Clearly the authors are trying to depict Sarah as a “normal” twenty-two-year-old before she becomes mixed up in this mythological mystery. I think the second sentence is supposed to mean, “She’s young, so she still thinks she can change the world”—a kind of wink/nod to the presumably older audience who is reading this. This is where being aware of the juxtaposition of sentences comes in handy, because when it follows that first sentence, it undermines that effect. It trips my sarcasm meter, and I retort, “She’s only twenty-two! Plenty of time left for dreams and extraordinary deeds.”

Unfortunately, Sarah isn’t a very interesting character. I sympathize with her, not for being swept up in the circumstances she’s in but for being trapped in such a terrible book.

The plot is a race against time. The bad guy is looking to collect all thirteen Hallows of Great Britain so that he can use them on Halloween (get it?) to unlock the gates keeping demons out of the world. He believes this will lead to some kind of personal apotheosis; I think he is crazy to think the demons aren’t going to eat him. But that’s generic villains for you.

Sarah inadvertently becomes mixed up in this plot when she befriends Judith Walker, keeper of the Broken Sword. Judith entrusts the sword to Sarah’s safekeeping, telling her to give it to Judith’s nephew, Owen. Sarah and Owen meet, team up, hook up, and go to Wales together to face down the bad guy and save the world.

There’s an author’s note at the end that mentions that the Hallows are actual, real objects with historical pedigrees—and they are. Mind you, they aren’t necessarily two-thousand-year-old artifacts imbued with magic by Jesus. (I particularly wonder how Scott and Freedman square the chessboard with this story, when chess was invented circa 6 century.) And that’s what annoys me … I don’t mind if authors use historical artifacts as part of a vastly fictious tale; nor do I mind if they make up artifacts instead. It seems to me like if you’re going to go to the trouble of using something real, though, you might as well hew as closely to the truth as possible and derive interesting consequences from that.

Instead, we have a freaky demon portal story that only makes sense if you look at it sideways on All Hallows Eve. Why are the demons coming through portals in Britain and not, say, Judea? Why does Ambrose give out the artifacts to a bunch of children? Wouldn’t that leave the artifacts very vulnerable to bad guys until the children grow up?

Let’s give the benefit of a doubt, though, and say that the premise is an interesting and worthy idea for a story. What of the story itself? It could be thrilling, except … oh, my. Where do I begin?

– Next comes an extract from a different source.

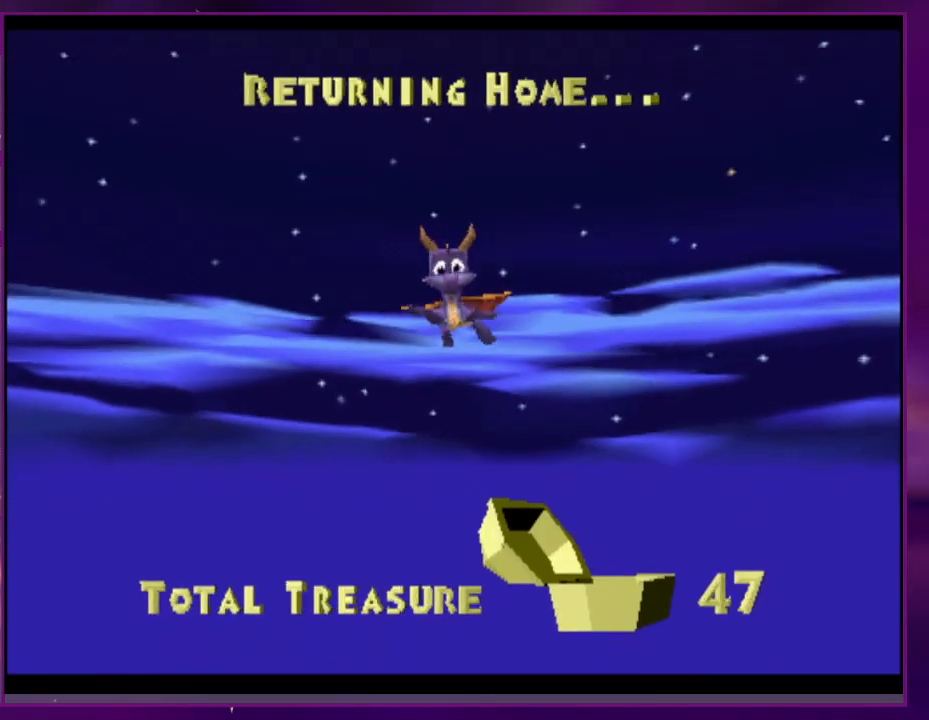
{"buttons": ["SQUARE", "DPAD_RIGHT"], "events": []}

We’ve got a pair of cops who are on Sarah’s trail for multiple murders with the magic sword. They are just barely competent yet somehow never manage to catch her. It would be a lot more believable if they had caught her at some point and she had escaped or co-opted them. As it is, they are dead weight.

Scott and Freedman handle exposition is the most clunky, least interesting way they possibly could. Every once in a while, the action stops so that Sarah and Owen can sit down with a wiser character and listen them expound on things these two need to know (first it’s Brigid, then Ambrose). Meanwhile, we get subjected to numerous scenes of the bad guys gnashing their teeth and going, “Raaawr, we can’t find them in the Astral [plane]!” It would be funny if it weren’t so boring.

Strictly speaking, this is a book. It is a story, with a plot, and characters. But there are just so many better examples of books out there, that this one is hardly worth the time it takes to slog through it.